A esta charge jornalística deu-se o sugestivo nome de pescoção. Ao contrário do que afirmam os dicionaristas de hoje e de antanho ao afirmar que é sinônimo de "sopapo", "tapona" e "tabefe", o pescoção é uma importante contribuição para atalhar o conflito Capital versus Trabalho. Através do pescoção os generosos capitalistas e operosos trabalhadores da nossa indústria jornalística encontraram uma forma de harmonizar interesses. Não indagaram dos leitores o que pensam a respeito do pescoção mas leitores só contam quando devem manifestar-se a respeito das qualidades dos veículos ou da imodéstia dos seus colaboradores.
A verdade é que através do pescoção os empresários fingem que oferecem um serviço regular, periódico e os profissionais fingem que estão alertas enquanto a sociedade descansa ou se diverte. Como os capitalistas não querem pagar horas extras a grandes equipes e os profissionais têm medo de exigi-las quando voa o passaralho, o tal do pescoção, embora não seja rima, é solução.
Quinta-feira é a noite do pescoção também conhecida como Noite de São Bartolomeu do jornalismo pátrio: começam a ser massacradas as edições que serão entregues pontualmente na sexta, sábado, domingo e segunda, com noticiário, opiniões e serviços requentados, desatualizados, mofados e, o pior, infiltrados de matérias de favor porque ninguém é de ferro e no fim de semana os códigos de ética ficam trancados na gaveta das chefias.

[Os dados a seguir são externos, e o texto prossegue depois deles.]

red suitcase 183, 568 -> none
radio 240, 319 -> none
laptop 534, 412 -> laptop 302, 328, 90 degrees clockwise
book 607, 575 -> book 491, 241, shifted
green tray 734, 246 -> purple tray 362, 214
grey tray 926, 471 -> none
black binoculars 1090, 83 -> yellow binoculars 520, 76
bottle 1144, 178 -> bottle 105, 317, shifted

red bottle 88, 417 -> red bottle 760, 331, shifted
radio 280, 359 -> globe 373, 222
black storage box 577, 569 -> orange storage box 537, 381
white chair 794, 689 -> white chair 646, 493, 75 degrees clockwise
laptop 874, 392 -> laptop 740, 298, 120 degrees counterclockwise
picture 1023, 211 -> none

O feriadão nacional de quatro dias (que na cidade do Rio de Janeiro chamou-se de feriadãozão porque estendeu-se até a quarta-feira seguinte) foi providencial e extremamente útil. Roubou-se menos, corrompeu-se menos, enganou-se menos o eleitorado.

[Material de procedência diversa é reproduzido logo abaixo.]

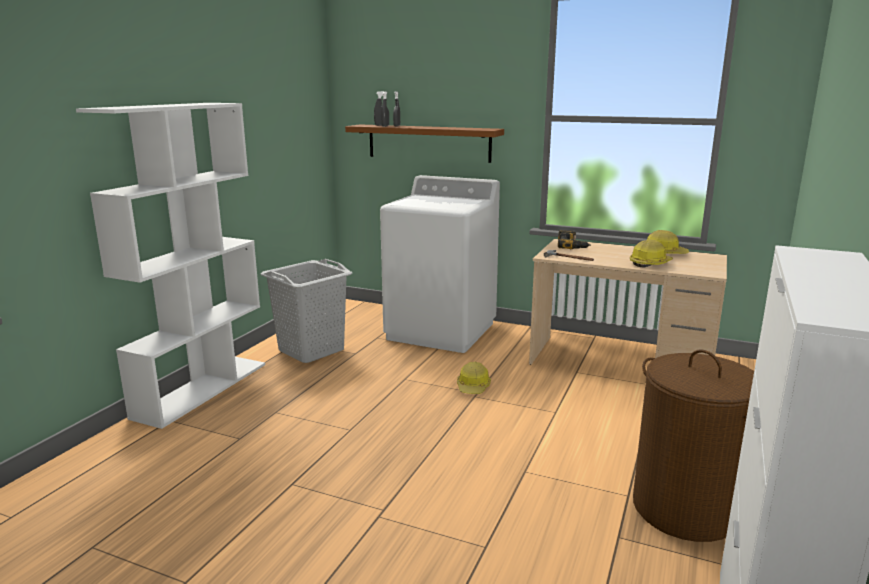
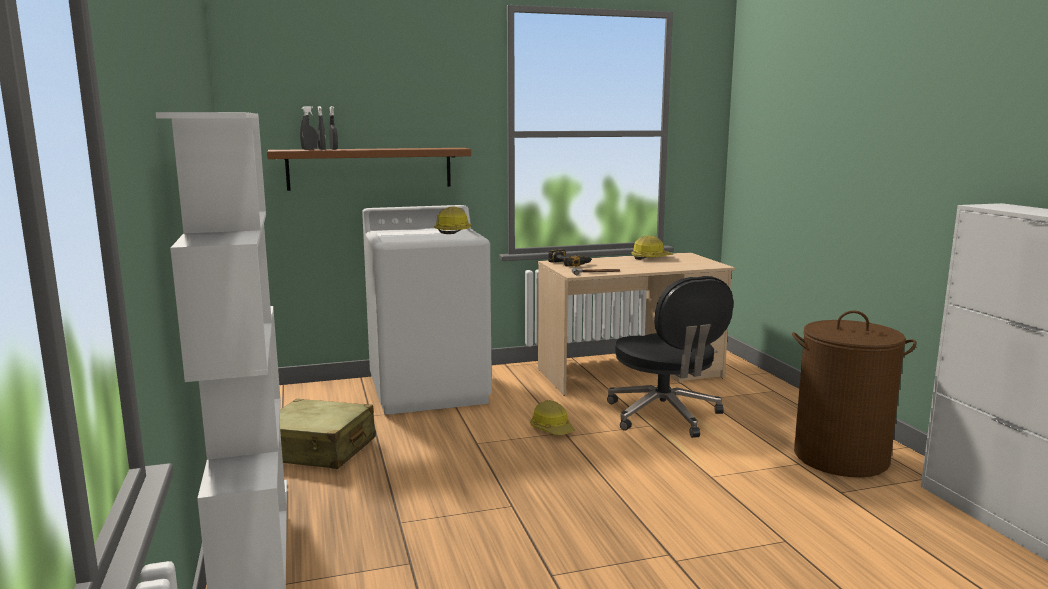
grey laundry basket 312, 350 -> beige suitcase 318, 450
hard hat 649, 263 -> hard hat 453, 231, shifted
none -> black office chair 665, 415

Sob o ponto de vista deste Observatório comprovou-se a dispensabilidade e a descartabilidade da mídia impressa e, como conseqüência, evidenciou-se como os meios eletrônicos (neles incluídos os digitais) servem-se sem-cerimônias do que foi publicado para encher seus espaços e tempos.
O caso dos quatro semanários já foi aqui estudado em outra festiva ocasião [veja remissão abaixo, sobre a cobertura do feriado de Carnaval] e, pela recorrência, configura o que poderia ser chamado de crime de lesa-informação. Todos, sem exceção, poderiam ir direto para o contêiner dos reciclados ? com o devido respeito aos colunistas regulares que não têm culpa de que seus nomes e seus talentos sejam usados para qualificar o lixo informativo das "revistas de informação".

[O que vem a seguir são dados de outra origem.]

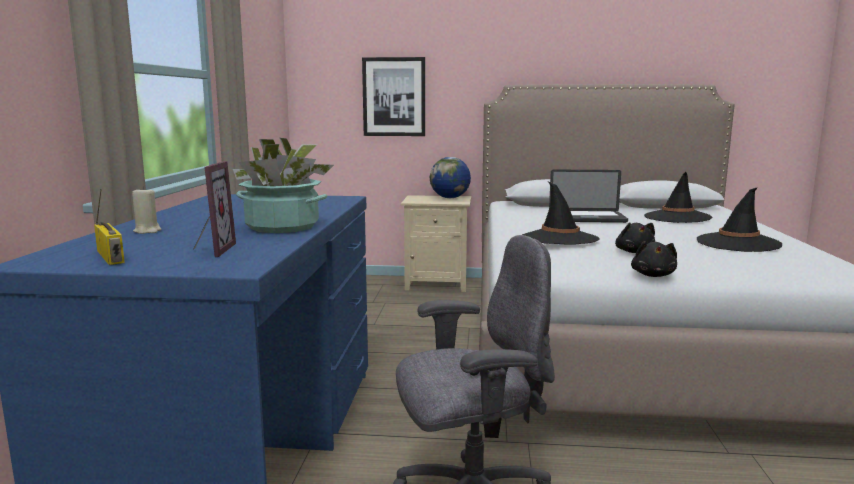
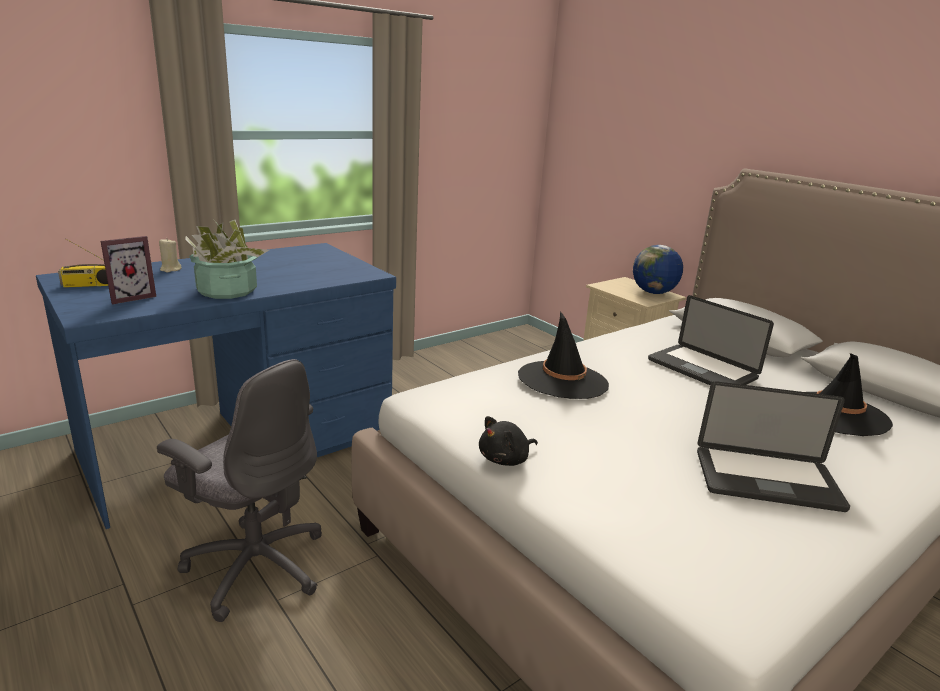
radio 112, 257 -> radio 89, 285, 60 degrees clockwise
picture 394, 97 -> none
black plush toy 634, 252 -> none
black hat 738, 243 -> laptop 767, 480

A tragédia em Cabo Frio ocorrida sábado, às 12h20, não estava nas edições nacionais dos jornais dominicais do Rio de Janeiro. E se, por hipótese, ocorresse no Guarujá não estaria nas edições nacionais dos jornais de São Paulo. Então, para que servem as edições nacionais? São placebos jornalísticos? Para quem não sabe o que é placebo, leia-se "empulhação".
A própria cobertura do naufrágio foi precária ? não obstante a diligência de alguns plantonistas, repórteres, fotógrafos, redatores e editores. Na sua edição de segunda-feira (21/4), O Globo ensinava que o barco não era uma escuna ? como a mídia toda martelou durante 48 horas ?, mas uma chata adaptada. No entanto, enquanto na página 11 esclarecia a questão, na primeira página, em manchete, mencionava a tal "escuna".
Na edição de segunda-feira, a Folha de S.Paulo deixou sepultado na última página do caderno "Turismo" um dos melhores artigos de autor nacional sobre o recente surto repressivo em Cuba e assinado pelo jornalista-deputado Fernando Gabeira, colaborador habitual do caderno. Para azar do editor da primeira página, saiu a chamada burocrática para o "Turismo" e nenhuma referência ao artigo de Gabeira [leia na rubrica Mídia&Guerra, nesta edição, matéria sob o chapéu O CAMPO DE BATALHA SOMOS NÓS].
Já houve tempo em que ler jornal era uma necessidade tão grande quanto tomar café, trabalhar, estudar, participar, ouvir música e dormir. Com mais algumas pontes e pescoções ler jornal e revista vai converter-se numa espécie de malhação ? é bom fazer, melhor ainda é faltar.